Most “expansion playbooks” assume that if a sport works in one market, you can copy‑paste it into another. That mindset kills more international projects than bad luck ever will. From working on the Commonwealth Games and multi‑country tours with ESPN Star Sports, to helping take snow sports into China and now launching EPIC as a global pickleball platform, I’ve learned that real expansion is less about exporting product and more about importing perspective.
The first mistake is treating new markets as distribution, not co‑creation. Too many rights holders fly in, run an event, and fly out, leaving no local equity behind. Our most successful expansions started by building ecosystems—local athletes, local storytelling, local sponsors, and local host‑city partners. In China, for example, winter sports needed to be positioned not only as competition but as a driver of regional tourism and youth participation. Fans rally around athletes and narratives that reflect their own identity, not a logo that arrived last month.

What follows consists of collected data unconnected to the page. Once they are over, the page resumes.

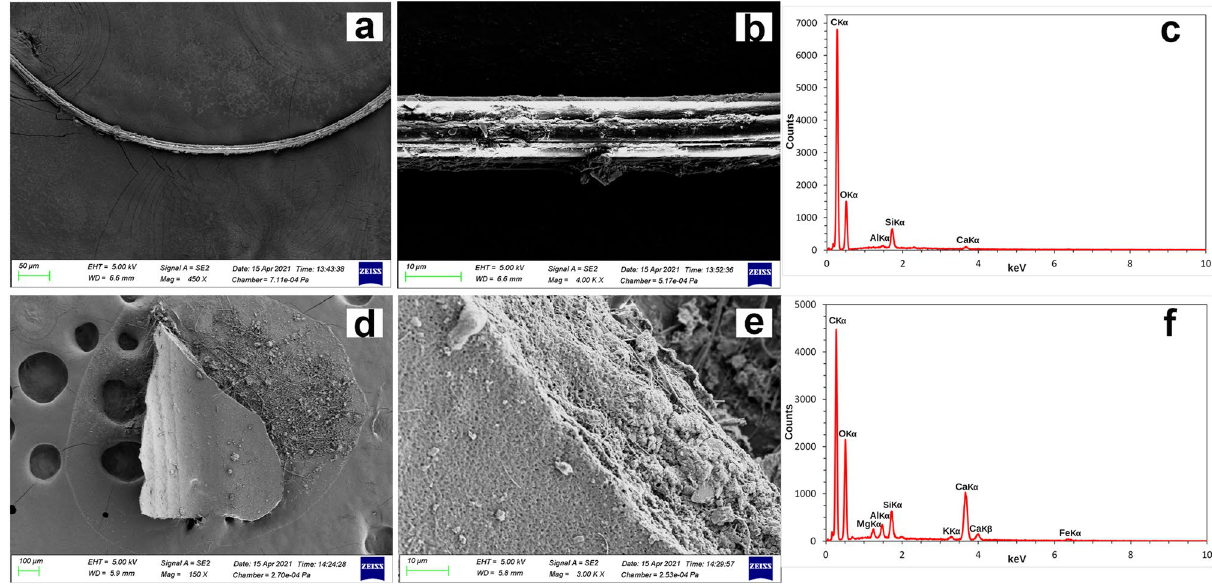
Figure 5. SEM/EDX images and microanalysis from canonical microplastic. SEM images ( a , b , d , f ) and EDX spectra ( c , f ) from a typical microplastic fibres ( a – c ) and typical microplastic debris ( d – f ) extracted from the stomachal content of the collected Bursatella leachii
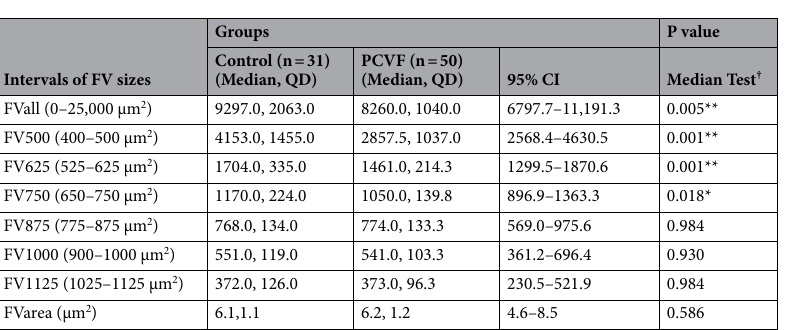
Table 2. The number of the flow void in different sizes. QD quartile deviation, Control age-matched control group, PCVF PCV fellow eyes. † Independent-samples median test. *P < 0.05, **P < 0.01.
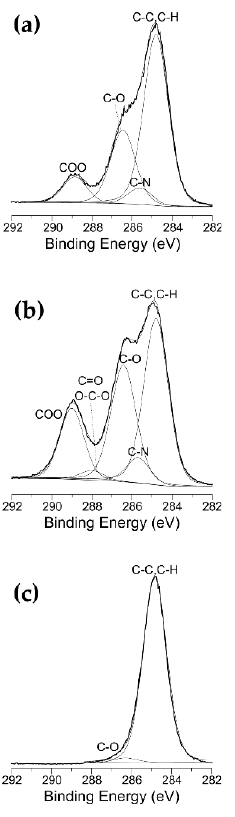
-- Table 2. Curve fitting results of C 1s XPS spectra of the pristine PU foam, the foam after step 1 (t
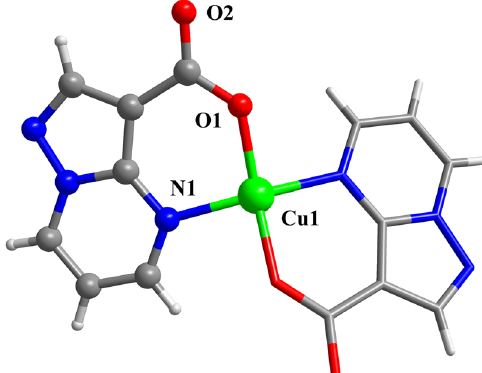
Table  : Data collection and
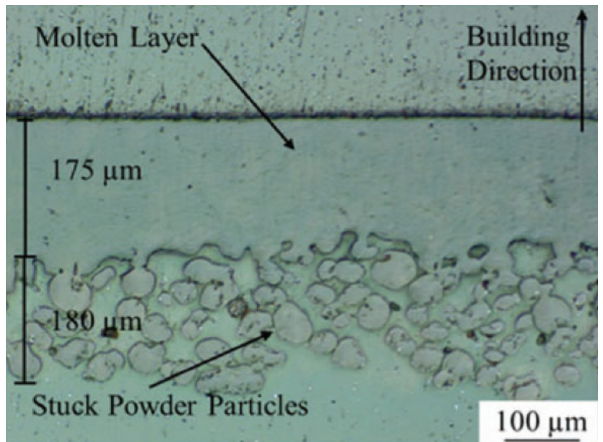
Figure 43. Cross-section of molten PA12 after 10 s simultaneous melting by a thulium laser, which is an integral step in the SLBM fabrication process. This study uses polypropylene (PP) and polyamide 12 (PA12) powder to print a multi-material part, where the resulting layer thickness is 175 µ m. (Reprinted with permission from [167]. Copyright (2015), Laser Institute of America).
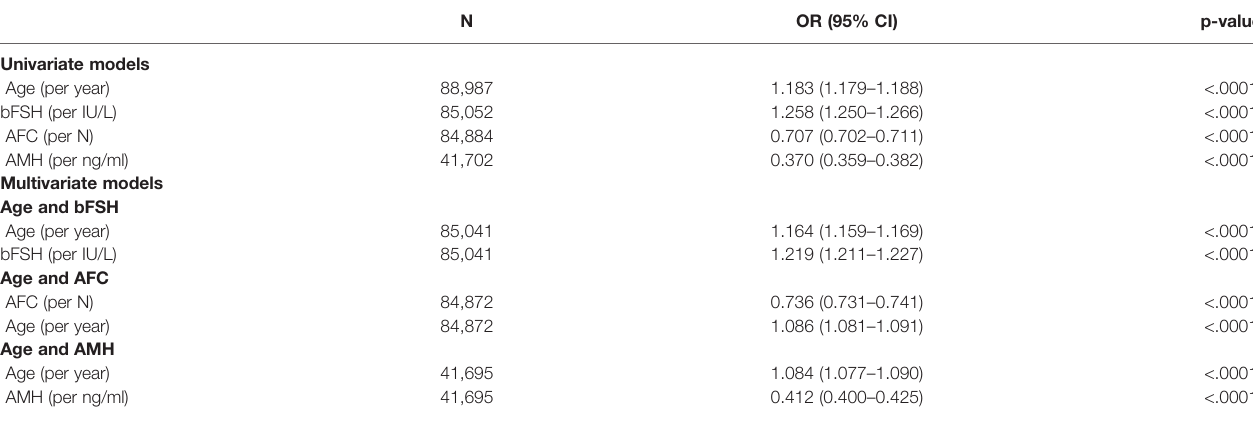
TABLE 2 | Univariate and multivariate models of age and ORT in the prediction of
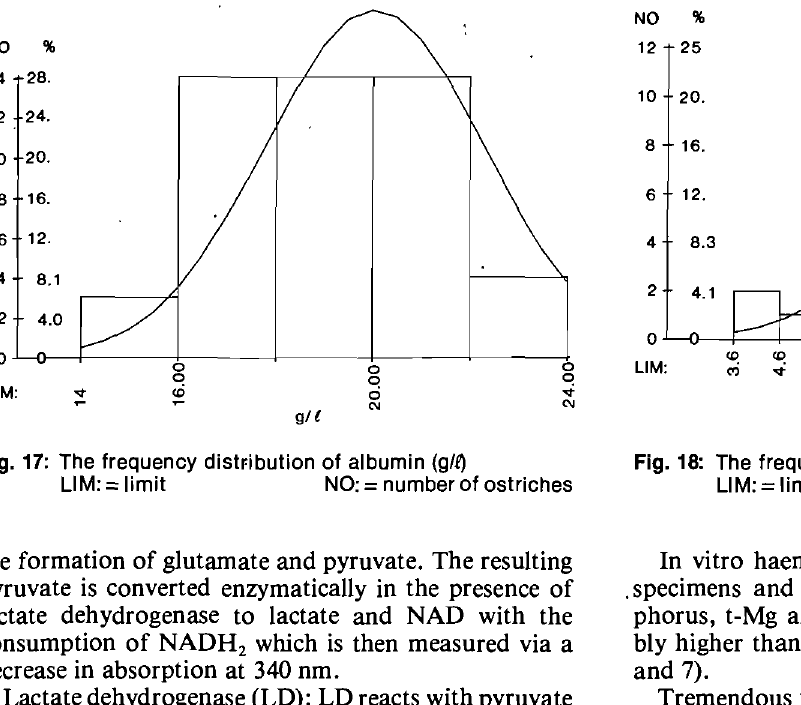
Fig. 17: The frequency distr-ibution of albumin (gft) LI M: == limit NO: == number of ostriches the formation of glutamate and pyruvate. The resulting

The second mistake is underestimating regulatory and political complexity. The Commonwealth Games and other international events taught me that every jurisdiction has its own expectations around visas, safety, media control, and commercial rights. In Asia, those layers multiply. A one‑size‑fits‑all legal or broadcast strategy is dangerous. Instead, long‑term success comes from patient relationship‑building with sports ministries, tourism boards, city governments, and broadcasters—finding where your property advances their strategic goals.
The third mistake is expanding the brand before the infrastructure. You’re not “in” a country because you ran one event there. True presence requires local operators who understand both global standards and local nuance. On projects spanning everything from combat sports to winter sports and now pickleball, we have relied on hybrid teams—people who can negotiate a sponsorship in Beijing, manage a broadcast truck in Kuala Lumpur, and still understand how the global brand fits together.
For entrepreneurs, the lesson is simple: global ambition is good, but global humility is essential. Ask three questions in each new market—who are the local heroes, who actually controls access, and how does your sport help them win? Once you answer that, you can throw away the standard playbook and start writing a strategy that actually works.